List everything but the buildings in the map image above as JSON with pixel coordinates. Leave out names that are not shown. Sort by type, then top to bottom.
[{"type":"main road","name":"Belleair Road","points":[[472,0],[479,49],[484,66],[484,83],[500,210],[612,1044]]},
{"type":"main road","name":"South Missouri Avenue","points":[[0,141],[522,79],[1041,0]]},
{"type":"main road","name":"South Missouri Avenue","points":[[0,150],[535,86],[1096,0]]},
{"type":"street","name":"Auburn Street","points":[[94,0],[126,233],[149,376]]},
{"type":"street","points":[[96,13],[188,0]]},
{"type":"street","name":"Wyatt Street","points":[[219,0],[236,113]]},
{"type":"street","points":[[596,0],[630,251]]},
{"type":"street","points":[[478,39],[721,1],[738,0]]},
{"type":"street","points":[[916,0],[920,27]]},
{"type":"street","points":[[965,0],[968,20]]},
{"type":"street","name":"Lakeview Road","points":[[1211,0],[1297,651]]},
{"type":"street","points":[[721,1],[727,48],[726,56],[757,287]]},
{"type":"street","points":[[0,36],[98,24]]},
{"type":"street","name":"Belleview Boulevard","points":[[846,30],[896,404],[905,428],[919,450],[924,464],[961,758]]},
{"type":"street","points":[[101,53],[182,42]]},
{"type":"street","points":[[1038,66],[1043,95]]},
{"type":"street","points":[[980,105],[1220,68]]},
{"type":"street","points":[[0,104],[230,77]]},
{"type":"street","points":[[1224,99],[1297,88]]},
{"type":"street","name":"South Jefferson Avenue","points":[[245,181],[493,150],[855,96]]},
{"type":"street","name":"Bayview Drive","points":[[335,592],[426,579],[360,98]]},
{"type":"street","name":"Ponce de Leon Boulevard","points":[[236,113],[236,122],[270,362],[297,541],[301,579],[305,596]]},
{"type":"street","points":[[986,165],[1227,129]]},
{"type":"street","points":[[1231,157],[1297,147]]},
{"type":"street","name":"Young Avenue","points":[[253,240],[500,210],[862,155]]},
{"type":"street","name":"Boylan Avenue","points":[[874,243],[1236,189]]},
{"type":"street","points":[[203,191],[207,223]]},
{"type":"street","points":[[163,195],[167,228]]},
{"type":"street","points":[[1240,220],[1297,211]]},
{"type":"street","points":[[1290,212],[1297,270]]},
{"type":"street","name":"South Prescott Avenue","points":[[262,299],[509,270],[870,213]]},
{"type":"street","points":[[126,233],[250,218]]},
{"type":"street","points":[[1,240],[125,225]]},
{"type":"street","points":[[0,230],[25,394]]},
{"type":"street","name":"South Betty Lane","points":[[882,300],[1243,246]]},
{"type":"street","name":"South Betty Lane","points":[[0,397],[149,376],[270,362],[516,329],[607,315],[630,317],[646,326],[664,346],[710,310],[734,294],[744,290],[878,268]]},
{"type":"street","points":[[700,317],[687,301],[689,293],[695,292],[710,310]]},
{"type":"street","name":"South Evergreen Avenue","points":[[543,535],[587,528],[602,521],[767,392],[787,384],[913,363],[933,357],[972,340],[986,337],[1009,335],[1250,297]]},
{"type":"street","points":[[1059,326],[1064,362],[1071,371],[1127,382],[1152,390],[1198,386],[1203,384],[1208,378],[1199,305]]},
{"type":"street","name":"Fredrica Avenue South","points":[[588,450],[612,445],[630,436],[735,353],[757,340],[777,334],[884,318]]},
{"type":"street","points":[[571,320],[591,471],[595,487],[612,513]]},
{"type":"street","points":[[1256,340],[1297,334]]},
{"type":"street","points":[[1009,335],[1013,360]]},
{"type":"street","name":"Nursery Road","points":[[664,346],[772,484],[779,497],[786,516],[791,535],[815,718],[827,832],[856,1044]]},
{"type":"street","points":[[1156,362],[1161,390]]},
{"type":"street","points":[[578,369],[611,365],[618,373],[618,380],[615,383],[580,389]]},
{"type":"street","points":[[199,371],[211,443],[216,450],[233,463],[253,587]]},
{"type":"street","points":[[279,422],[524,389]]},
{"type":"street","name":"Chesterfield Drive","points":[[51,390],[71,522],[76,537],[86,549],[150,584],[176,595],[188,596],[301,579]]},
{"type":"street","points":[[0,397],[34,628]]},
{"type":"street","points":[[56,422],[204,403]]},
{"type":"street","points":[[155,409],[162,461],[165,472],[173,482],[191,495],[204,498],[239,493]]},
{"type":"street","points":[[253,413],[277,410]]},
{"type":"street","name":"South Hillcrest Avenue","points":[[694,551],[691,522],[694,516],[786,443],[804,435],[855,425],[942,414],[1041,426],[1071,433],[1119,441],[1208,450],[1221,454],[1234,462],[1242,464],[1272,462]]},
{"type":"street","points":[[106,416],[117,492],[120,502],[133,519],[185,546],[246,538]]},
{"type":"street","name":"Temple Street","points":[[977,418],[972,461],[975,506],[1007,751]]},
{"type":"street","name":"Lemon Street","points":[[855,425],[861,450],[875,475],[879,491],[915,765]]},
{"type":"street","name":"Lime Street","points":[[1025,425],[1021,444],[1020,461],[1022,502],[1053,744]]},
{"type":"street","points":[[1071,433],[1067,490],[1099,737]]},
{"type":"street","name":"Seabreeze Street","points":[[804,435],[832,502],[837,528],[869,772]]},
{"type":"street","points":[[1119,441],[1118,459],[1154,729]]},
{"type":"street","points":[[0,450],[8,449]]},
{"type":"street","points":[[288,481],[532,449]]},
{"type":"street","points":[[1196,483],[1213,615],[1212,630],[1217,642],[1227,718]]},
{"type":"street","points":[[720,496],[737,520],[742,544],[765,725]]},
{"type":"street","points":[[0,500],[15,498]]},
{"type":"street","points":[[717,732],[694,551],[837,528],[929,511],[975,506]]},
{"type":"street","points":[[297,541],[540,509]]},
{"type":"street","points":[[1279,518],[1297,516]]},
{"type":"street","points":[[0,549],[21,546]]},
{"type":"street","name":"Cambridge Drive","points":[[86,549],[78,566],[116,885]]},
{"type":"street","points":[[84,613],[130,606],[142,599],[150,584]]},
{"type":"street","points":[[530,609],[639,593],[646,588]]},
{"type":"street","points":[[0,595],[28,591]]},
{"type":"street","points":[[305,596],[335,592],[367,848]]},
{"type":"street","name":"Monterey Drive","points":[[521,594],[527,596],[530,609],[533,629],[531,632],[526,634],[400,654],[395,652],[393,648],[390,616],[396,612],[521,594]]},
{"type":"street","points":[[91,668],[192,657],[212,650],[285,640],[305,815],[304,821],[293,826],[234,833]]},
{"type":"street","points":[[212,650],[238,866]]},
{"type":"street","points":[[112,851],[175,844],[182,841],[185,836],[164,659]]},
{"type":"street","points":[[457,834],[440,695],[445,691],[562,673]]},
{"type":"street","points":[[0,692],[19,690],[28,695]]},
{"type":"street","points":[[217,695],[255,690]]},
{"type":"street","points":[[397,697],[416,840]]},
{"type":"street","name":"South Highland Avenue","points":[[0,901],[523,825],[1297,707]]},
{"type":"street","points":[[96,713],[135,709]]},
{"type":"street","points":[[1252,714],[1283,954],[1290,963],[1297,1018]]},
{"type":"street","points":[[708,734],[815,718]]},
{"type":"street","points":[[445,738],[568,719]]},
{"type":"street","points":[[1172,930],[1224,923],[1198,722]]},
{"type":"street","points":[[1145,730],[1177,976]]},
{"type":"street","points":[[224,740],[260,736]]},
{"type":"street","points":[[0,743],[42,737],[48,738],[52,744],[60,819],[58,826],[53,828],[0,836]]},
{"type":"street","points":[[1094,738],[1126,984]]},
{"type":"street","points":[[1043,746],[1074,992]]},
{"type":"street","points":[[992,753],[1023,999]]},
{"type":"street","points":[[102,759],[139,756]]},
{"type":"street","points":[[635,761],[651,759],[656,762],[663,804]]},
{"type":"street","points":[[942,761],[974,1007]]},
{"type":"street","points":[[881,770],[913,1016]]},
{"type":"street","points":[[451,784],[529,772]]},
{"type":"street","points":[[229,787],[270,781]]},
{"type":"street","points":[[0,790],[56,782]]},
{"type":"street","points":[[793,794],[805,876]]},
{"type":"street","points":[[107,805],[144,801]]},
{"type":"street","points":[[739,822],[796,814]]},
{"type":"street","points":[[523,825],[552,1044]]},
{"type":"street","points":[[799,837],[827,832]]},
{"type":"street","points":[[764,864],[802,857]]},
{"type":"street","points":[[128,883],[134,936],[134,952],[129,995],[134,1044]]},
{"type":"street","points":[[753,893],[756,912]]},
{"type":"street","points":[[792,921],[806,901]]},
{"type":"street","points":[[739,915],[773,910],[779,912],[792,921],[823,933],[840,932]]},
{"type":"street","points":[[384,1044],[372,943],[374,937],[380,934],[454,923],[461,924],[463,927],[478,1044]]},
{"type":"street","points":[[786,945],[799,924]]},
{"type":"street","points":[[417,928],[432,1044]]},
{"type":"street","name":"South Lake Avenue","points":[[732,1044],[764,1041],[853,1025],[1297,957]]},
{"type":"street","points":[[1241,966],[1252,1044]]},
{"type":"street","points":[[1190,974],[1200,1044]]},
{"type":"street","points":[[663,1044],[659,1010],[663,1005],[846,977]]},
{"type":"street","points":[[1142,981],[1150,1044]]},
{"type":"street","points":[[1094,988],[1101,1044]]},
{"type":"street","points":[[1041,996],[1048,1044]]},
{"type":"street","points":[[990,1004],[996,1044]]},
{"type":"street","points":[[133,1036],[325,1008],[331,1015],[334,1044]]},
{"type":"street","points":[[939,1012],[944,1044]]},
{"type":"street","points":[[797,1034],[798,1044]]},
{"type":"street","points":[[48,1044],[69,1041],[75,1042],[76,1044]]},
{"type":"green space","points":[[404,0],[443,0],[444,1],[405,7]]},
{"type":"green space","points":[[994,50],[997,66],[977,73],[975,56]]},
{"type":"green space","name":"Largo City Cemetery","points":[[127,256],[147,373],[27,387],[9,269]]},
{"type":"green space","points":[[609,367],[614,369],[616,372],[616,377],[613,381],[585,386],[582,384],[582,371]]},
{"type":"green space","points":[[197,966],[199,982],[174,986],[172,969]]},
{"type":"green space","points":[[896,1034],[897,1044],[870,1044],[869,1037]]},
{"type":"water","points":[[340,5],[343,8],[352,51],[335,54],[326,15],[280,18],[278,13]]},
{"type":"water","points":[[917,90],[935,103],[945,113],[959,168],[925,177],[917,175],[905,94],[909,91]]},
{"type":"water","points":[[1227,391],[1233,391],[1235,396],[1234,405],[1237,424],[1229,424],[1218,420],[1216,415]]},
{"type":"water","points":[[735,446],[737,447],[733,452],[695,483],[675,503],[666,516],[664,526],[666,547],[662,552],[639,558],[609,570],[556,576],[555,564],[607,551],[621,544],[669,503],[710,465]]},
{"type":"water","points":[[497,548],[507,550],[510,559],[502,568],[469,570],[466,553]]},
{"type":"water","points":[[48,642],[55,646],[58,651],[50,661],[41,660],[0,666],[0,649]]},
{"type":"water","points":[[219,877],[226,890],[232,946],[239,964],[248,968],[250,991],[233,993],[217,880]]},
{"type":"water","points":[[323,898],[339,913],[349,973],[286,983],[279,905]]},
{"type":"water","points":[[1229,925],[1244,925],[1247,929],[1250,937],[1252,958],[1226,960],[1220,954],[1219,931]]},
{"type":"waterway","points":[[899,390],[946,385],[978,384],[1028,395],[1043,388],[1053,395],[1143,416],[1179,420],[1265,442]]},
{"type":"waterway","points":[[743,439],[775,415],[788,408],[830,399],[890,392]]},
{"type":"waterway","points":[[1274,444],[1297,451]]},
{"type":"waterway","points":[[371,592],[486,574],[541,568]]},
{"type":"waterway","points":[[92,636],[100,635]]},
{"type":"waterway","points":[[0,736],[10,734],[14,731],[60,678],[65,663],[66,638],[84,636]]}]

# # # # #

__Problem to solve__. Copy each line of the listing that holds the word "Betty".

__Answer box__.
{"type":"street","name":"South Betty Lane","points":[[882,300],[1243,246]]},
{"type":"street","name":"South Betty Lane","points":[[0,397],[149,376],[270,362],[516,329],[607,315],[630,317],[646,326],[664,346],[710,310],[734,294],[744,290],[878,268]]},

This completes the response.